Introduction: Guitar Hero Killswitch Mod - Awesome for Jordan by Buckethead!

I think Buckethead is an AMAZING guitar player, and since they have Jordan in GH2, I decided to make a Killswitch.

First of all, A killswitch on a regular guitar cuts out the pickups on the guitar. Doing that causes a cool effect as heard in Jordan. Since the GH2 remotes are plastic, and don't have pick ups... The killswitch does the exact opposite. It acts as if you were strumming, but instead you are pushing a button. It may make it easier, but it still looks cooler.

This is purely for fun, and really has no point to it except to look cool.

Disclaimer: Try at your own risk, I am not responsible if you screw things up and break your remote.

This is my first Instructable, so please critic anything that is wrong...
P.S. Thanks to Weissensteinburg, I got the boxy things to work.

Step 1: What You Need...

I thought this Guitar Hero Mod was Really easy, and It only took me 30 minutes, but you will still need a few things.

-Guitar Hero Remote
-2 pieces of Wire (about 6 inches of each)
-Drill bit that is the same size as the button
-Soldering Iron
-Soldering Wire
-Electric Tape
-Wire Stripper or teeth

Step 2: Opening It Up.

There are 11 screws (may vary with guitar) on the Back of the controller.
You do not need to take any of the screws out that are on the neck of the guitar, only the ones that are on the body.

If you look at the 2nd picture that is attached, That is what the inside looks like. As you can see, It is a very simple circuit board and a few switches... Yet they still charge $70 for it...

Step 3: Looking at the Circuit Board and Wiring It.

In the middle of the main circuit board, There are 4 solders. (marked in blue)
You can use either the left, or the right... It doesn't really matter, except that the left on will act as you picking up on the strum bar, and the right will act as you pushing down on the strum bar.

So pick any side that you desire, and solder 1 wire to each solder point on the board.

My solders are very messy, but the important thing is-
1. Make sure there is enough Soldering Wire melted onto the wires to keep them in place.
2. Make sure you don't drop ANY chunk of hot solder onto the surrounding board.
3. Make sure the solders don't touch each other or any else.

After you are done soldering the wire, take some electric tape and tape the wires to the inside of the body, so they don't pull out.

Once you have soldered 1 wire to each connection and taping it, you may move onto the next step.

Step 4: The Button!

I found this button laying in my toolbox, but I think I picked it up at radio shack, either for $.15 or like 5 for $1... Not really sure about the price.

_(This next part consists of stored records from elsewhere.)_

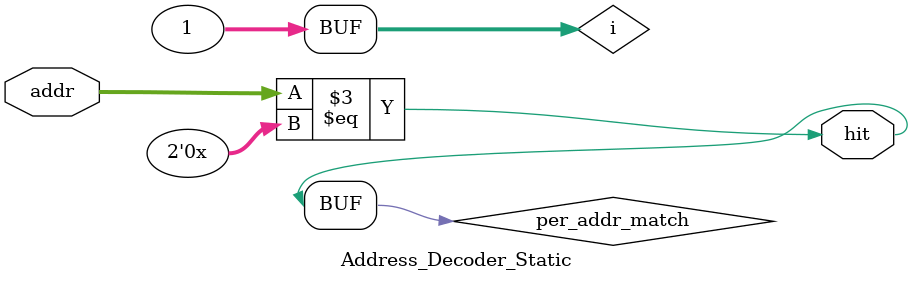
<source format=v>


// A flexible address decoder. Works for any address range at any starting
// point. The base and bound addresses are set as parameters, so the range is
// fixed. This decoder works by checking if the input address lies between the
// base and bound (inclusive) of a range by comparing against each possible
// address within the range, then outputs the OR-reduction of all these
// checks.

// But there are a couple of caveats: your CAD tool will have to create
// a little netlist for up to all 2^ADDR_WIDTH possible addresses, and store
// the matches into a vector of up to 2^ADDR_WIDTH bits long, depending on the
// base and bound addresses.  Elaborating and optimizing this logic can take
// a *very* long time and, as I understand it, Verilog implementations have
// a maximum vector width of a million or so, so this decoder will be likley
// unusable for address ranges more than 20 bits wide.

// Also, even if your CAD tool can handle wider vectors, because we use an
// integer as counter, this decoder cannot be guaranteed to work for address
// ranges exceeding 32 bits, depending on your Verilog implementation.

// **I do not recommend this implementation.** I include it because I have put
// it to good use inside a CPU for decoding register operands, and it might be
// a good choice for very small, fixed address ranges if your CAD tool cannot
// fully optimize the [Behavioural Address
// Decoder](./Address_Decoder_Behavioural.html).

`default_nettype none

module Address_Decoder_Static
#(
    parameter       ADDR_WIDTH          = 0,
    parameter       ADDR_BASE           = 0,
    parameter       ADDR_BOUND          = 0
)
(
    input   wire    [ADDR_WIDTH-1:0]    addr,
    output  reg                         hit
);

    localparam ADDR_COUNT = ADDR_BOUND - ADDR_BASE + 1;
    localparam COUNT_ZERO = {ADDR_COUNT{1'b0}};

    initial begin
        hit = 1'b0;
    end

    integer                     i;
    reg     [ADDR_COUNT-1:0]    per_addr_match = COUNT_ZERO;

// Check each address in base/bound range for match, and store it in a vector
// for later OR-reduction.  Note that we select only the bit range we need
// from the index `i` so it doesn't raise a width mismatch warning when
// compared to the input address.  This does mean problems if `ADDR_WIDTH` is
// greater than 32 bits.

    always @(*) begin
        for(i = ADDR_BASE; i <= ADDR_BOUND; i = i + 1) begin : addr_decode
            per_addr_match[i-ADDR_BASE] = (addr == i[ADDR_WIDTH-1:0]);
        end
    end

    always @(*) begin : is_hit
        hit = |per_addr_match;
    end 

endmodule


</source>
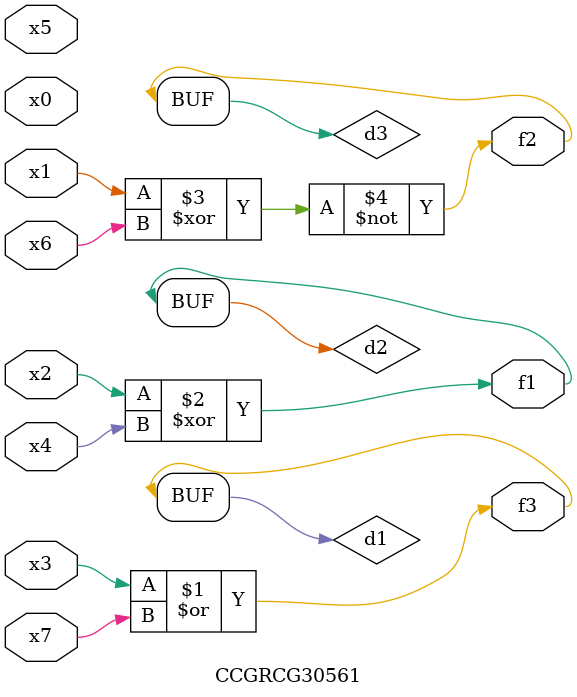
<source format=v>
module CCGRCG30561(
	input x0, x1, x2, x3, x4, x5, x6, x7,
	output f1, f2, f3
);

	wire d1, d2, d3;

	or (d1, x3, x7);
	xor (d2, x2, x4);
	xnor (d3, x1, x6);
	assign f1 = d2;
	assign f2 = d3;
	assign f3 = d1;
endmodule

</source>
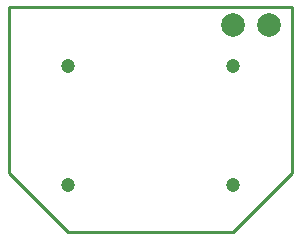
<source format=gts>
G04*
G04 #@! TF.GenerationSoftware,Altium Limited,Altium Designer,21.6.4 (81)*
G04*
G04 Layer_Color=8388736*
%FSLAX25Y25*%
%MOIN*%
G70*
G04*
G04 #@! TF.SameCoordinates,DCEF65EA-FCDF-413F-B0EF-4AA9E0A8AFDD*
G04*
G04*
G04 #@! TF.FilePolarity,Negative*
G04*
G01*
G75*
%ADD10C,0.01000*%
%ADD11C,0.07887*%
%ADD12C,0.04737*%
D10*
X-19685Y74803D02*
X74803D01*
Y19685D02*
Y74803D01*
X55118Y0D02*
X74803Y19685D01*
X0Y0D02*
X55118D01*
X-19685Y19685D02*
X0Y0D01*
X-19685Y19685D02*
Y74803D01*
D11*
X55118Y68898D02*
D03*
X66929D02*
D03*
D12*
X55118Y15748D02*
D03*
Y55118D02*
D03*
X0Y15748D02*
D03*
Y55118D02*
D03*
M02*

</source>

What is important is that it is just a normal button.
It shouldn't be a switch, or make a clicky sound when you push it (which means it stays on).
This is one of those buttons that if you hooked it up to a lightbulb-
When you push it in- Light turns on.
When you left go- Light turns off.

Make sure it has a screw top, and a nut and washer, so you can mount it onto the guitar.

Very simple. You can literally have ANY sized button that you would like, as long as it doesn't click in and out.

Step 5: Drilling the Hole & Wiring the Button.

One thing that you must remember is to ALWAYS measure, before you cut/drill.
It's better that a hole is too small, rather than too big.

Start with a bit a little smaller than the size of the button, and drill a hole from the outside- into the body. (so it makes a clean hole)

Test to see if it fits, if it's way off, switch to the next bit higher.
If it is really close, or fits but it a little to tight. Keep the same bit, but try turning the drill onto the sides of the hole to open it up just a hair.

You can choose where you want the button to be. I thought right about the start button was a good choice because it is easily to get to. The only problem is, if you switch from strumming to hitting the button, you may hit the start button. It's not a big deal, and you get used to it.

After you put the button threw the hole, Screw it in, and make sure it tight. Don't make it too tight that it cracks the plastic, but you don't want it loose so it spins and breaks off the wires.

Feed the wires into the eye holes. (it's doesn't matter which wire goes to with eye hole, it does the same thing)

Solder the wires to the eye holes, so they don't move.

Step 6: Tape It, and Close.

You want to tape over the solders that you made, so-
A: There is less of a chance that they fall off and
B: They don't come in contact with each other or any other metal and short out the controller.

Make sure the guitar strap pegs are in the right holes, and the wire guard is in the right hole, and close it up. Make sure it fits snuggly, and place all 11 screws back in the holes.

Tighten each screw so it is snug, but not ready to crack the plastic.

Step 7: Finished Product & Testing.

Well, Here it is.
I attached a video on my playing the Jordan Solo F on hard with 100%.